- **INFORMATION SHOWN**:
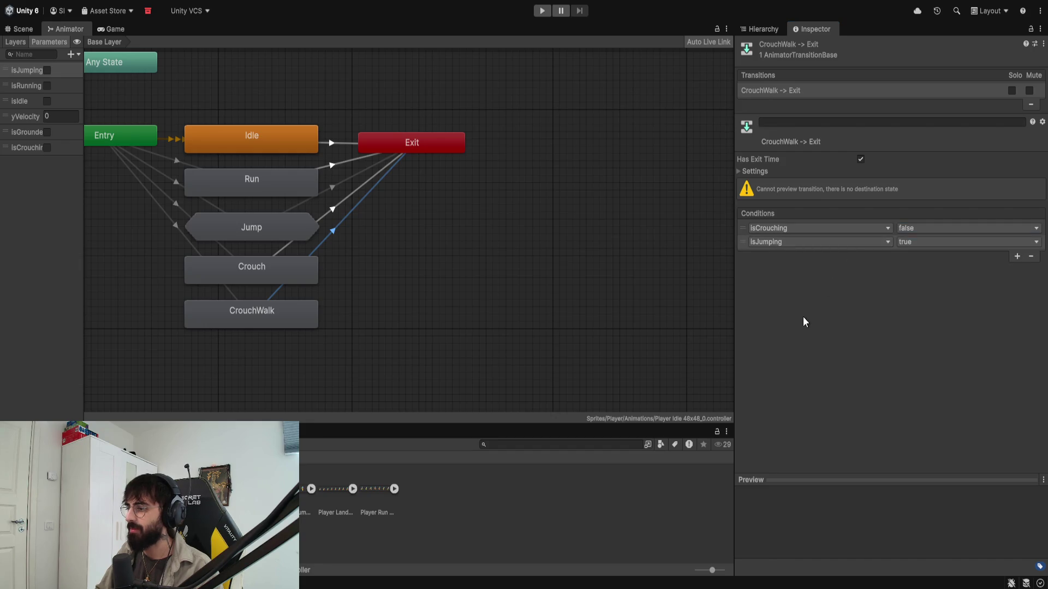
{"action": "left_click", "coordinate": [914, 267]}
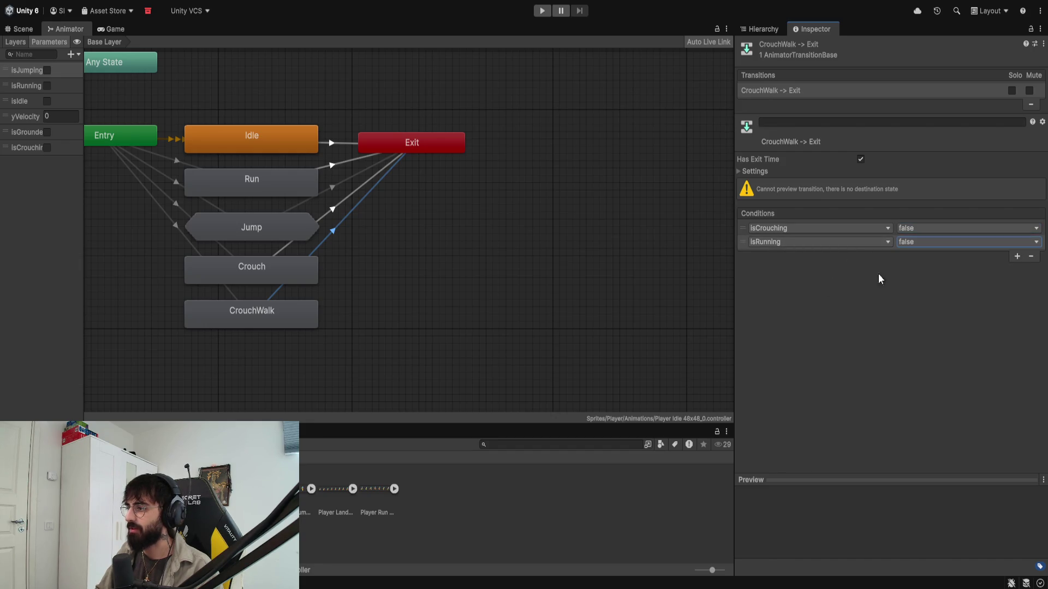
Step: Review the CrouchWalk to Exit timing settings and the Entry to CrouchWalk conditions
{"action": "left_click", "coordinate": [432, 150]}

- **DESCRIPTION OF THE TASK**:
Return the listing verbatim, pictures excluded.

- **OUTPUT OF THE EXERCISE**:
{"action": "left_click", "coordinate": [914, 267]}
Step: Review the CrouchWalk to Exit timing settings and the Entry to CrouchWalk conditions
{"action": "left_click", "coordinate": [432, 150]}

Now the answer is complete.